I didn't do anything...completely. I'm still chaste-ish and virgin-ish. I'm just a tad bit tainted that's all.

That's it, and yet I can't shake the feeling that what I did was just as bad as having sex.

I wonder if my Grandma knows how sinful I've been lately, that I've let a boy touch me in places that she told me was meant for a husband only? I'm a little antsy is all, that's it.

I'm good though. I'm straight. I'm not tripping.

"And the devil aint through yet!" Preacher man leaps across the stage with his hands extended like he's the very lion he describes Satan as. He creeps slowly with his eye darting back and forth over the church, his flooding slacks flood even more and his tight button down shirt presses against his chest. I can even see a thin dot of spittle at the corner of his mouth.

Ew.

I smooth the invisible wrinkles out of my long ugly paisley colored skirt and pray for deliverance. I thoroughly believe in the Lord. I believe that he's my redeemer and he's my king, but I want more than anything to not be here.
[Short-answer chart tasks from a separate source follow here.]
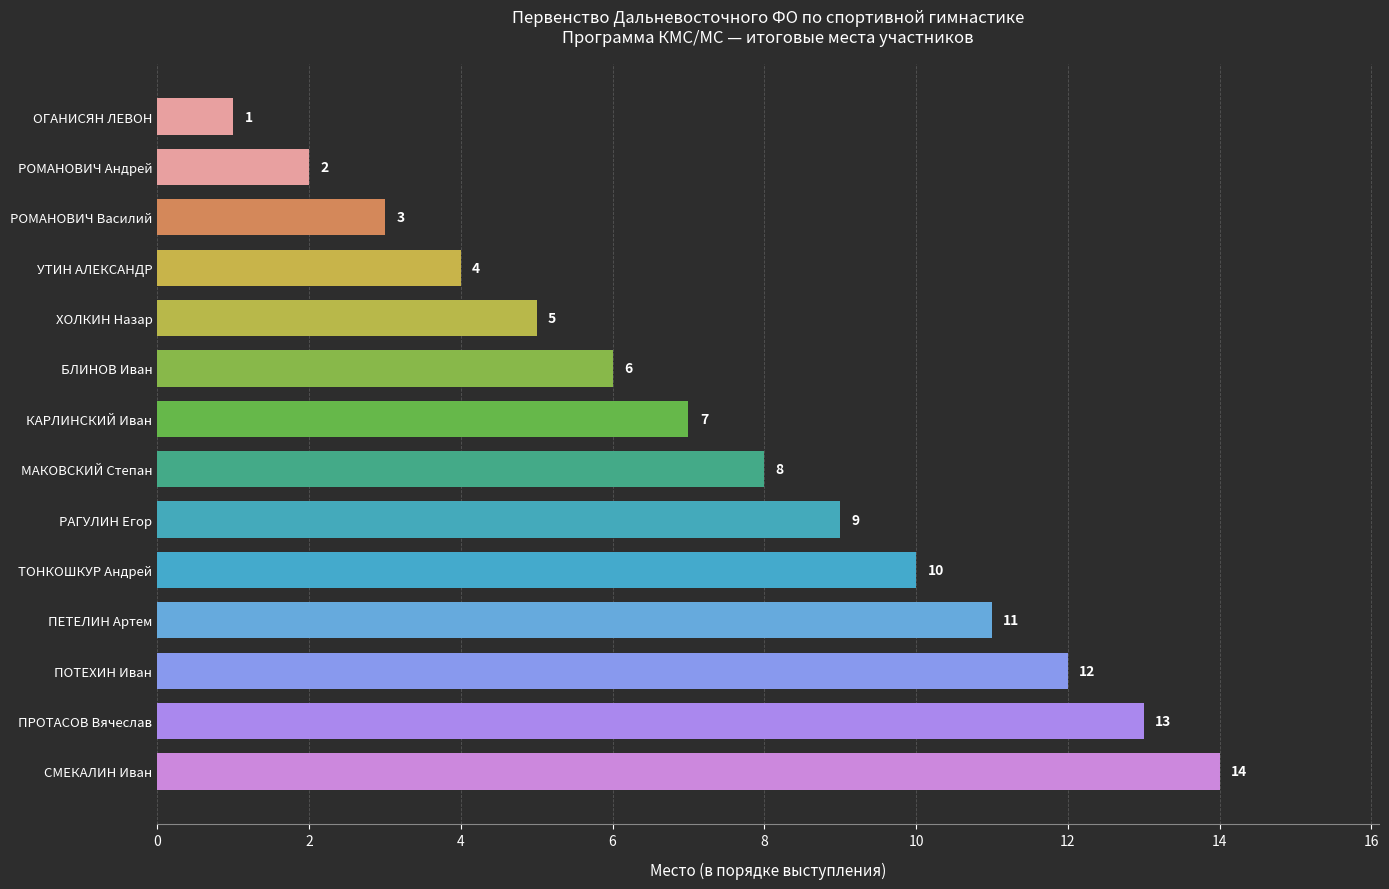

Reading bottom to top, transcribe all the data shown in this chart.

14	13	12	11	10	9	8	7	6	5	4	3	2	1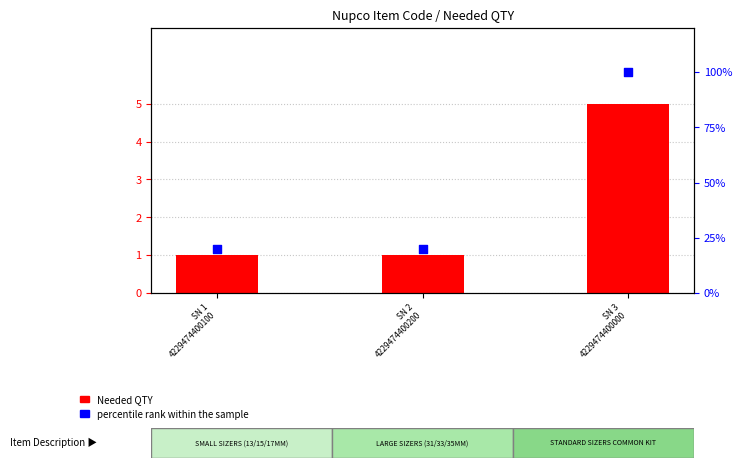

Is the value of percentile rank within the sample at SN 2
4229474400200 greater than the value of Needed QTY at SN 2
4229474400200?

Yes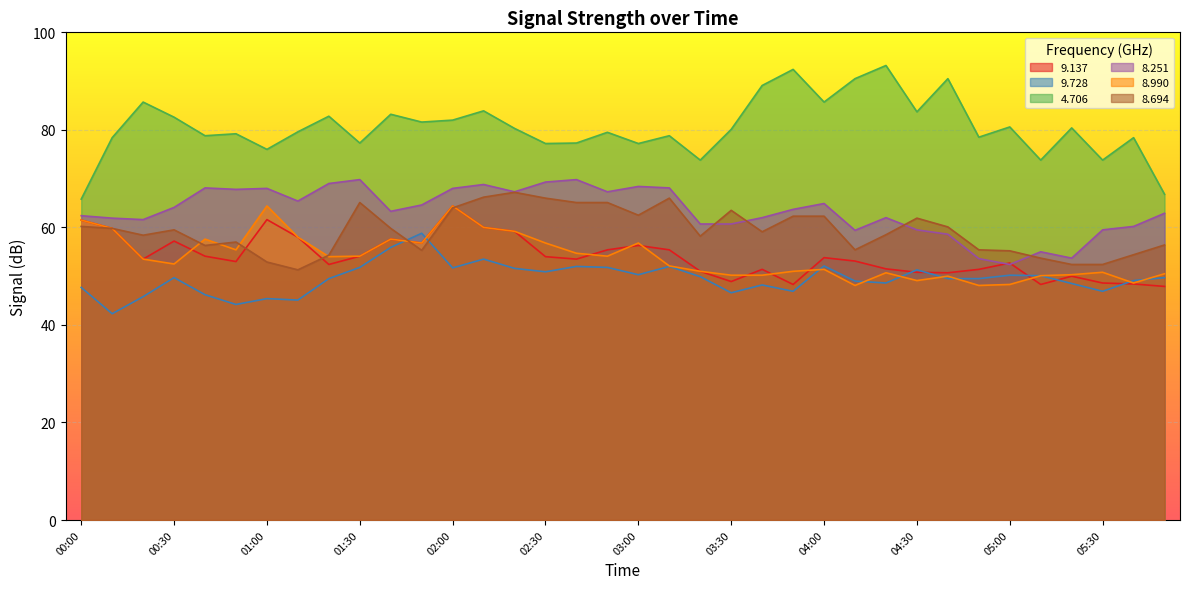

At which category does 4.706 reach its first local valley?

00:40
I've been told that God's house holds the largest percentage of hypocrites and evil-doers. They are masked, these wicked ones, walking around seeking to destroy others so that they may all be one in wickedness.

I wonder if I'm one of the masked people. It would make sense actually. Me and my sinful ways as of late, letting a boy touch me and make my body flutter like a butterfly in flight. Those hot feelings pooling in the seat of my favorite black panties and that weak feeling of knowing that I have arrived---If you know what I mean.

I'm not proud of myself though, and the moment the sermon is over, after the communion has been served and after the final prayer has been said, I slip away from my Grandma. She won't mind one bit, she's going to spend the next thirty minutes talking to every single person in the church.

It's what she does best, talk.

"Roshni?"

Damnit. I thought I had made it at least half of the way, but there's always someone who knows my name.

I whirl around with a fake bright smile on my face, my long skirt swirls with me creating a dizzy array of blurred colors.

Ashley, a light skinned girl with long wavy hair stands beside a guy the color of midnight, Malik.

Malik, I don't talk to much, we keep each other at arms length for a cornucopia of reasons. For one I had a crush on his brother when he had a crush on me when I was ten, two he stole my favorite cd and broke it in two jagged halves when I told him I thought he was uglier than a coon. He said some things about me too, I was too fat for him, I had no butt and my head was the longest he had ever seen.

We didn't have a vendetta against each other, we just didn't talk much...especially since he had grown up into such a well known guy.  He goes to my high school's rival and is known for his angelic voice. Please.